Mostly, the show and its host seem to have a higher evaluation of their importance than I do and spend most of the time talking down to the audience, assuming they will have many negative impressions of autistic people. Thankfully Packham, patron(ising) saint of autism, is here to realise for us that people who don’t speak are still people.

Content notes (may contain spoilers):

A Spy Among Friends (2022)

Where to find it: itvX
Length: Six 1-hour episodes
Synopsis: Boring historical fiction about the Cambridge Five
Recommendation rating: 2/5

What I like about it: occasional intriguing conversations, acting
What I don’t like about it: no plot, no pace, no interest

Review:
Like le Carré on sedatives, this imagining of historical MI5 investigations into Kim Philby starts out lost in the weeds and only gets less interesting as it goes.
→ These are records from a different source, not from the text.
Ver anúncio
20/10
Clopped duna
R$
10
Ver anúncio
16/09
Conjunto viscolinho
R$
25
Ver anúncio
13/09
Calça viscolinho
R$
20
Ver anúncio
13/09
Damien Lewis and Guy Pearce are good but not good enough to carry six hours of slow British spy mystery.

Content notes (may contain spoilers): violence, explosion

Mythic Quest (2020)

Where to find it: Apple TV+
Length: Thirty 30-minute episodes
Synopsis: Workplace comedy about a game developer
Recommendation rating: 3/5

What I like about it: game industry satire, good characters and cast
What I don’t like about it: not very funny or great, can’t figure out its tone

Review:
Mythic Quest is a fictional MMORPG and this show follows the studio which creates it: self-obsessed creative lead Ian (pronounced like ‘iron’, Rob McElhenney), messy lead dev Poppy (Aussie newcomer Charlotte Nicdao), ineffectual producer David (David Hornsby), evil monetiser Brad (Danny Pudi), creative consultant C.W. (F. Murray Abraham), beleagured head of H.R. Carol (Naomi Ekperigin) and testers Dana (Imani Hakim) and Rachel (the multi-talented Ashly Burch), whose cute romance is a highlight.

The satirical workplace comedy is quite good, with some of the satire being so sharp that it’s a wonder they have Ubisoft’s help making this, but once per season they drop this format for a tangentially-related flashback drama episode. It’s a comfortable comedy if you’re in the market for one.
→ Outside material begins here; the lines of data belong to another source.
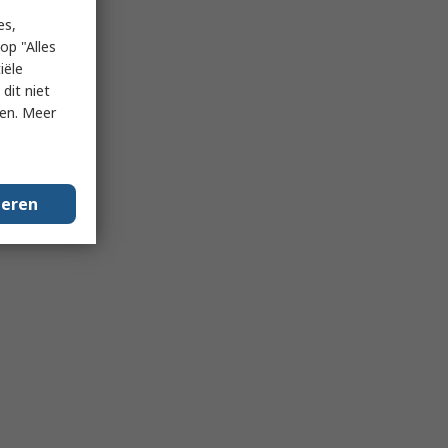
es,
op "Alles
iële
dit niet
ken. Meer
geren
Content notes (may contain spoilers):

The Patient (2022)

Where to find it: Disney+
Length: Ten 25-minute episodes
Synopsis: A psychotherapist is held hostage by a serial killer who demands to be cured
Recommendation rating: 2/5

What I like about it: short episodes, good acting
What I don’t like about it: it’s bad in just about every way, never delivers on its premise

Review:
A grieving therapist (Steve Carell) is visited by a new patient (Domhnall Gleeson) who soon chains him up in his basement. The worst thing is it isn’t even psychologically interesting. It could have been better without the kidnapping; that kind of killed their ability to get any actual therapy done.
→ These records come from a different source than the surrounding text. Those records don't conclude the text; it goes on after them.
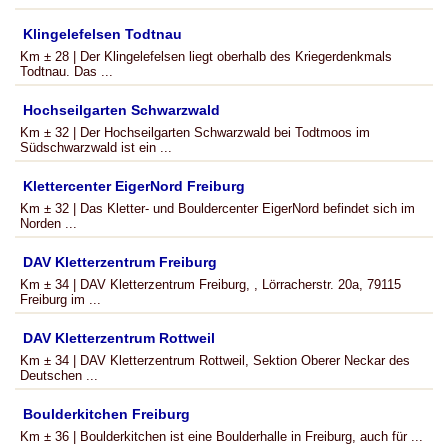
Klingelefelsen Todtnau
Km ± 28 | Der Klingelefelsen liegt oberhalb des Kriegerdenkmals
Todtnau. Das ...
Hochseilgarten Schwarzwald
Km ± 32 | Der Hochseilgarten Schwarzwald bei Todtmoos im
Südschwarzwald ist ein ...
Klettercenter EigerNord Freiburg
Km ± 32 | Das Kletter- und Bouldercenter EigerNord befindet sich im
Norden ...
DAV Kletterzentrum Freiburg
Km ± 34 | DAV Kletterzentrum Freiburg, , Lörracherstr. 20a, 79115
Freiburg im ...
DAV Kletterzentrum Rottweil
Km ± 34 | DAV Kletterzentrum Rottweil, Sektion Oberer Neckar des
Deutschen ...
Boulderkitchen Freiburg
Km ± 36 | Boulderkitchen ist eine Boulderhalle in Freiburg, auch für ...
Content notes (may contain spoilers): violence, the holocaust

Welcome to Chippendales (2022)

Where to find it: Disney+
Length: Eight 35-50 minute episodes
Synopsis: Decent drama about dancers
Recommendation rating: 3/5

What I like about it: good acting (especially Bartlett)
What I don’t like about it: drags in the middle, doesn’t say much

Review:
Kumail Nanjiani stars as Steve Banerjee, yuppie founder of a Los Angeles club which became known for male exotic dancing, and Murray Bartlett is Nick De Noia, the never-satisfied choreographer who takes the brand to new heights and incurs Steve’s jealous wrath. It’s a moderately interesting story with plenty of sex, drugs and disco music pulling it along.